In the letter from the state attorneys general, they expressed strong concern over Albertsons paying stockholders a cash dividend of up to $4 billion on Nov. 7. Federal and state antitrust laws forbid parties from entering into agreements that substantially lessen competition or unreasonably restrain trade. Pre-merger notification requirements also prohibit “gun jumping,” the practice of improperly engaging in joint decision-making by parties pending merger review. The attorneys general said that the planned dividend payment would substantially affect Albertsons’ cash flow, making it difficult to continue to compete with Kroger ahead of the merger. 

“My colleagues and I demand that Albertsons delay its planned $4 billion payout to investors until review of the proposed merger is complete,” noted Bonta. “I, frankly, have a hard time seeing how Albertsons would be able to continue to compete — as it is obliged to do during the pendency of merger review — after giving away a third of its market share.” 
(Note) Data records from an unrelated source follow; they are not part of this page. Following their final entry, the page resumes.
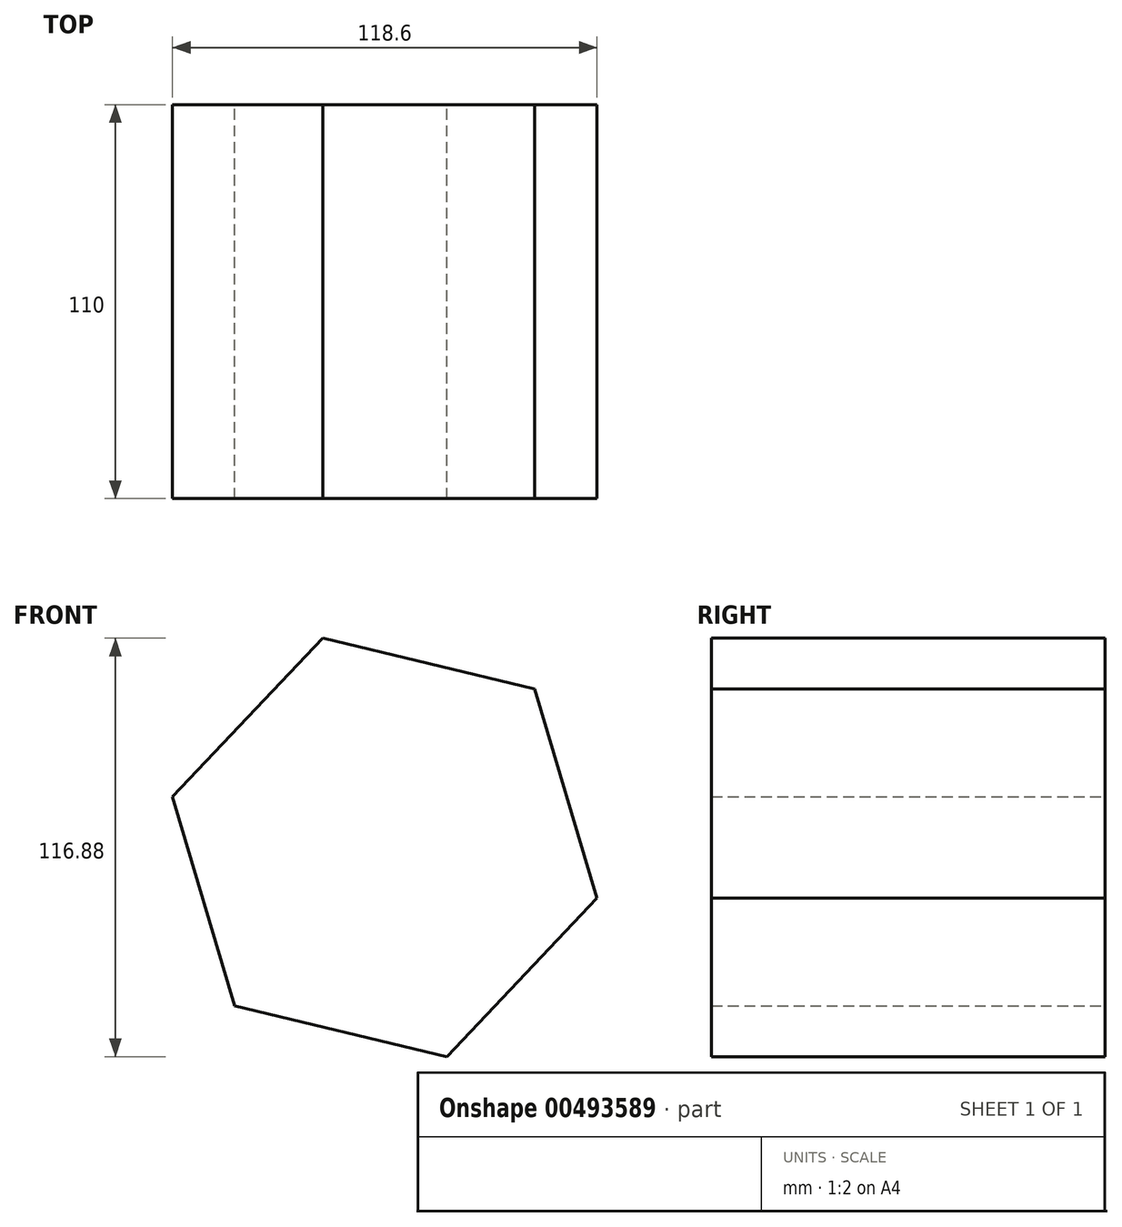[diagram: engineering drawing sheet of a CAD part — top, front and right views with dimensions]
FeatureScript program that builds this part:
annotation { "Feature Type Name" : "Feature", "Feature Type Description" : "" }
export const myFeature = defineFeature(function(context is Context, id is Id, definition is map)
    precondition{}
    {
        {
            var Q0;
            Q0=qCreatedBy(makeId("Front.planeOp"),FACE);
            var sketch = newSketch(context, id + "F0", { "sketchPlane" : qUnion([Q0])});
            skCircle(sketch, "E0.cCircle", {"center": v(0, 0) * mm, "radius": 60.97 * mm, "construction": true});
            skLineSegment(sketch, "E0.0", {"start": v(-41.92, -44.27) * mm, "end": v(-59.3, 14.16) * mm});
            skLineSegment(sketch, "E0.1", {"start": v(-59.3, 14.16) * mm, "end": v(-17.38, 58.44) * mm});
            skLineSegment(sketch, "E0.2", {"start": v(-17.38, 58.44) * mm, "end": v(41.92, 44.27) * mm});
            skLineSegment(sketch, "E0.3", {"start": v(41.92, 44.27) * mm, "end": v(59.3, -14.16) * mm});
            skLineSegment(sketch, "E0.4", {"start": v(59.3, -14.16) * mm, "end": v(17.38, -58.44) * mm});
            skLineSegment(sketch, "E0.5", {"start": v(17.38, -58.44) * mm, "end": v(-41.92, -44.27) * mm});
            skSolve(sketch);
        }
        {
            var Q0;
            Q0=makeQuery(id+"F0.imprint","IMPRINT",FACE,{"disambiguationData":[TD([[makeQuery(id+"F0.imprint","IMPRINT",EDGE,{"derivedFrom":sQuery(id+"F0.wireOp",EDGE,"E0.0")}),-1.0]])]});
            extrude(context, id + "F1", {"entities" : qUnion([Q0]), "endBound" : BoundingType.SYMMETRIC, "depth" : 110 * mm});
        }
    });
In the letter, the attorneys general highlight that, should a regulatory challenge to the merger succeed or should the parties abandon the transaction, it would be near impossible for Albertsons to recover if it has given away such a significant portion of its cash flow.

“With nearly 5,000 stores between them, Albertsons and Kroger are two of the largest grocery chains in the United States,” added Bonta. “Their proposed merger requires careful review to ensure their customers and employees do not pay a price through higher grocery bills, food deserts and lower wages.”
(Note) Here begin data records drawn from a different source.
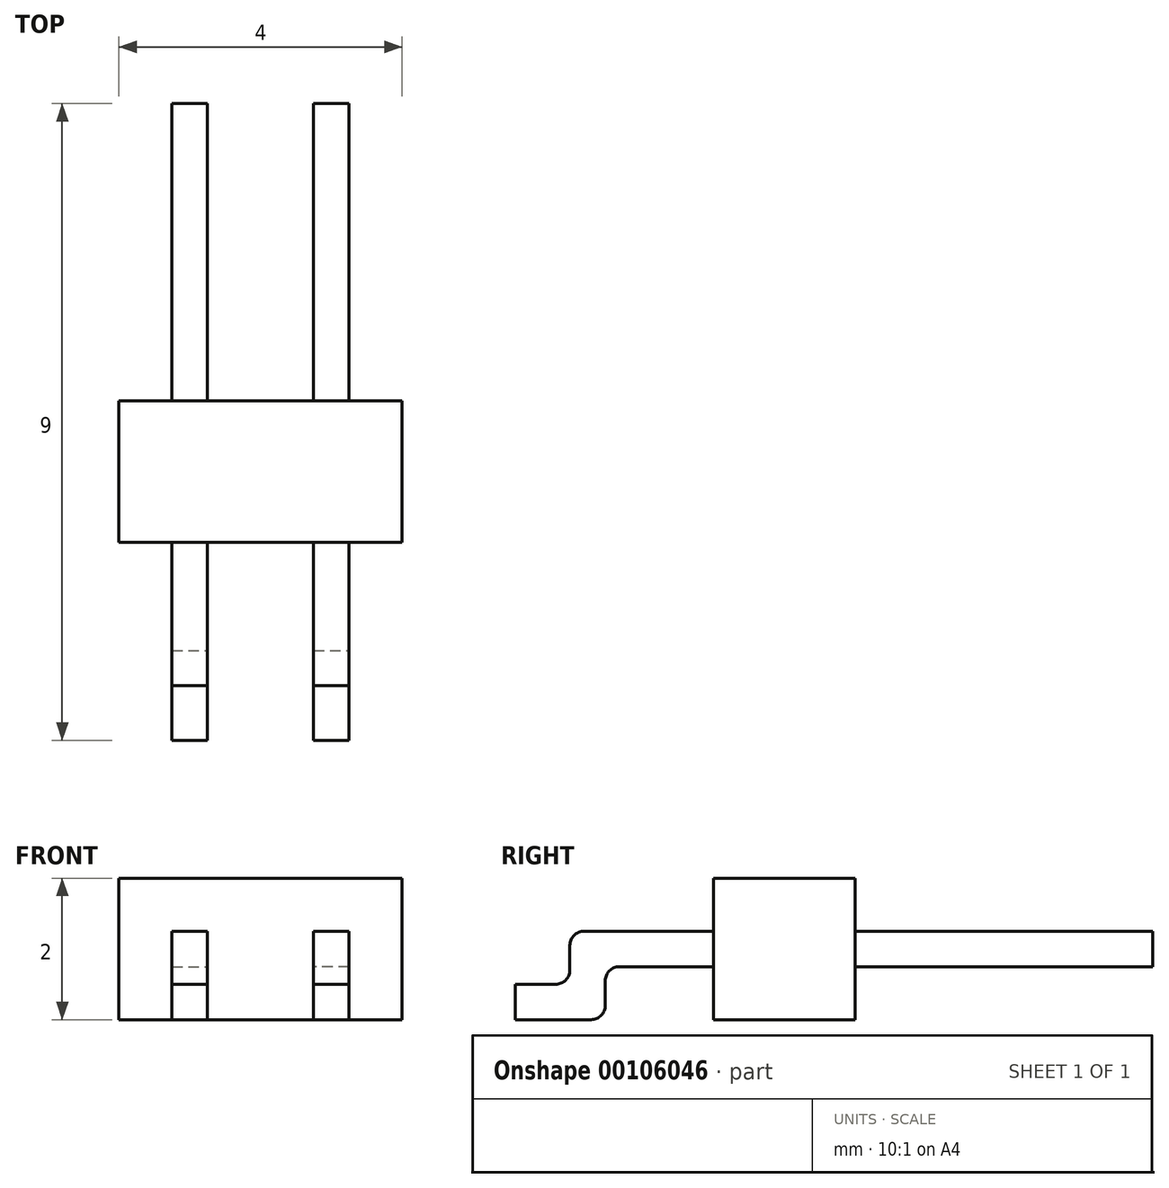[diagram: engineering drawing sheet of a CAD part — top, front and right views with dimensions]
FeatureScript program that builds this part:
annotation { "Feature Type Name" : "Feature", "Feature Type Description" : "" }
export const myFeature = defineFeature(function(context is Context, id is Id, definition is map)
    precondition{}
    {
        {
            var Q0;
            Q0=qCreatedBy(makeId("Top.planeOp"),FACE);
            var sketch = newSketch(context, id + "F0", { "sketchPlane" : qUnion([Q0])});
            skLineSegment(sketch, "E0.bottom", {"start": v(-2, 1) * mm, "end": v(2, 1) * mm});
            skLineSegment(sketch, "E0.top", {"start": v(-2, -1) * mm, "end": v(2, -1) * mm});
            skLineSegment(sketch, "E0.left", {"start": v(-2, 1) * mm, "end": v(-2, -1) * mm});
            skLineSegment(sketch, "E0.right", {"start": v(2, 1) * mm, "end": v(2, -1) * mm});
            skSolve(sketch);
        }
        {
            var Q0;
            Q0 = qSketchRegion(id + "F0", true);
            extrude(context, id + "F1", {"entities" : qUnion([Q0]), "depth" : 2 * mm});
        }
        {
            var Q0;
            Q0=makeQuery(id+"F1.opExtrude","SWEPT_FACE",FACE,{"disambiguationData":[OSD([sQuery(id+"F0.wireOp",EDGE,"E0.bottom")])]});
            var sketch = newSketch(context, id + "F2", { "sketchPlane" : qUnion([Q0])});
            skLineSegment(sketch, "E1.bottom", {"start": v(-1.25, 1.25) * mm, "end": v(-0.75, 1.25) * mm});
            skLineSegment(sketch, "E1.top", {"start": v(-1.25, 0.75) * mm, "end": v(-0.75, 0.75) * mm});
            skLineSegment(sketch, "E1.left", {"start": v(-1.25, 1.25) * mm, "end": v(-1.25, 0.75) * mm});
            skLineSegment(sketch, "E1.right", {"start": v(-0.75, 1.25) * mm, "end": v(-0.75, 0.75) * mm});
            skLineSegment(sketch, "E2.MirrorCS", {"start": v(0.75, 1.25) * mm, "end": v(0.75, 0.75) * mm});
            skLineSegment(sketch, "E3.MirrorCS", {"start": v(1.25, 1.25) * mm, "end": v(1.25, 0.75) * mm});
            skLineSegment(sketch, "E4.MirrorCS", {"start": v(1.25, 1.25) * mm, "end": v(0.75, 1.25) * mm});
            skLineSegment(sketch, "E5.MirrorCS", {"start": v(1.25, 0.75) * mm, "end": v(0.75, 0.75) * mm});
            skSolve(sketch);
        }
        {
            var Q0;
            Q0 = qSketchRegion(id + "F2", true);
            extrude(context, id + "F3", {"entities" : qUnion([Q0]), "depth" : 4.2 * mm});
        }
        {
            var Q0;
            Q0=makeQuery(id+"F3.opExtrude","SWEPT_FACE",FACE,{"disambiguationData":[OSD([sQuery(id+"F2.wireOp",EDGE,"E1.left")])]});
            var sketch = newSketch(context, id + "F4", { "sketchPlane" : qUnion([Q0])});
            skLineSegment(sketch, "E6.top", {"start": v(-1, 0.75) * mm, "end": v(-2.33, 0.75) * mm});
            skLineSegment(sketch, "E6.left", {"start": v(-1, 1.25) * mm, "end": v(-1, 0.75) * mm});
            skLineSegment(sketch, "E7.bottom", {"start": v(-3.8, 0) * mm, "end": v(-2.73, 0) * mm});
            skLineSegment(sketch, "E7.top", {"start": v(-3.8, 0.5) * mm, "end": v(-3.23, 0.5) * mm});
            skLineSegment(sketch, "E7.left", {"start": v(-3.8, 0) * mm, "end": v(-3.8, 0.5) * mm});
            skLineSegment(sketch, "E7.right", {"start": v(-2.53, 0.2) * mm, "end": v(-2.53, 0.6) * mm});
            skPoint(sketch, "E8.visualSharp", {"position": v(-2.53, 0) * mm});
            skArc(sketch, "E8.filletArc", {"start": v(-2.73, 0) * mm, "mid": v(-2.59, 0.06) * mm, "end": v(-2.53, 0.2) * mm});
            skLineSegment(sketch, "E9.bottom", {"start": v(-2.53, 0.2) * mm, "end": v(-3.13, 0.2) * mm});
            skLineSegment(sketch, "E9.top", {"start": v(-2.53, 1.25) * mm, "end": v(-2.83, 1.25) * mm});
            skLineSegment(sketch, "E9.left", {"start": v(-2.53, 0.2) * mm, "end": v(-2.53, 0.55) * mm});
            skLineSegment(sketch, "E9.right", {"start": v(-3.03, 0.7) * mm, "end": v(-3.03, 1.05) * mm});
            skArc(sketch, "E10.filletArc", {"start": v(-3.23, 0.5) * mm, "mid": v(-3.09, 0.56) * mm, "end": v(-3.03, 0.7) * mm});
            skPoint(sketch, "E11.visualSharp", {"position": v(-3.03, 1.25) * mm});
            skArc(sketch, "E11.filletArc", {"start": v(-2.83, 1.25) * mm, "mid": v(-2.97, 1.2) * mm, "end": v(-3.03, 1.05) * mm});
            skPoint(sketch, "E12.newPointA", {"position": v(-3.8, 0.75) * mm});
            skArc(sketch, "E12.filletArc", {"start": v(-2.33, 0.75) * mm, "mid": v(-2.47, 0.7) * mm, "end": v(-2.53, 0.55) * mm});
            skLineSegment(sketch, "E13", {"start": v(-2.53, 1.25) * mm, "end": v(-1, 1.25) * mm});
            skSolve(sketch);
        }
        {
            var Q0;
            Q0 = qSketchRegion(id + "F4", true);
            extrude(context, id + "F5", {"entities" : qUnion([Q0]), "oppositeDirection" : true, "depth" : 2.5 * mm});
        }
        {
            var Q0;
            Q0=makeQuery(id+"F5.opExtrude","SWEPT_FACE",FACE,{"disambiguationData":[OSD([sQuery(id+"F4.wireOp",EDGE,"E7.left")])]});
            var sketch = newSketch(context, id + "F6", { "sketchPlane" : qUnion([Q0])});
            skLineSegment(sketch, "E14.bottom", {"start": v(-0.75, 0) * mm, "end": v(0.75, 0) * mm});
            skLineSegment(sketch, "E14.top", {"start": v(-0.75, 1.44) * mm, "end": v(0.75, 1.44) * mm});
            skLineSegment(sketch, "E14.left", {"start": v(-0.75, 0) * mm, "end": v(-0.75, 1.44) * mm});
            skLineSegment(sketch, "E14.right", {"start": v(0.75, 0) * mm, "end": v(0.75, 1.44) * mm});
            skSolve(sketch);
        }
        {
            var Q0;
            Q0 = qSketchRegion(id + "F6", true);
            extrude(context, id + "F7", {"entities" : qUnion([Q0]), "operationType" : NewBodyOperationType.REMOVE, "oppositeDirection" : true, "depth" : 2.8 * mm});
        }
    });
According to a statement from Albertsons spokesperson obtained from Brunswick Group: “Our planned combination with Kroger will provide significant benefits to consumers, associates, and communities and offers a compelling alternative to larger and non-union competitors. The merger announcement and special dividend mark the successful outcome of the strategic review we launched in February, which considered a wide range of options to build on our success and deliver enhanced value for all our stakeholders. The special dividend allows us to return cash to all of Albertsons Co.’ shareholders. Following the dividend payment, Albertsons Cos. will continue to be well capitalized with a low debt profile and strong free cash flow. Given our financial strength and positive business outlook, we are confident that we will maintain our strong financial position as we work toward the closing of the merger.”
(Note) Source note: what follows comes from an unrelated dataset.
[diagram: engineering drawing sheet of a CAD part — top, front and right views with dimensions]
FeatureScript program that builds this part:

The grocery deal is set to go before the U.S. Senate next month. The Senate Judiciary Subcommittee on Competition Policy, Antitrust and Consumer Rights plans to weigh how the impending acquisition will affect consumers and competition within the industry.

This isn’t the only letter of concern over the Kroger-Albertsons merger. Several senators signed a letter to FTC Chair Lina Khan on Oct. 18 to express worry over the proposed deal. Sens. Amy Klobuchar, D-Minn,; Richard Blumenthal, D-Conn.; and Cory Booker, D-N.J., asked Khan for assurance that the merger would be carefully and thoroughly investigated by the FTC. 

Cincinnati-based Kroger is No. 4 on The PG 100, Progressive Grocer’s 2022 list of the top food and consumables retailers in North America, while Boise, Idaho-based Albertsons is No. 9.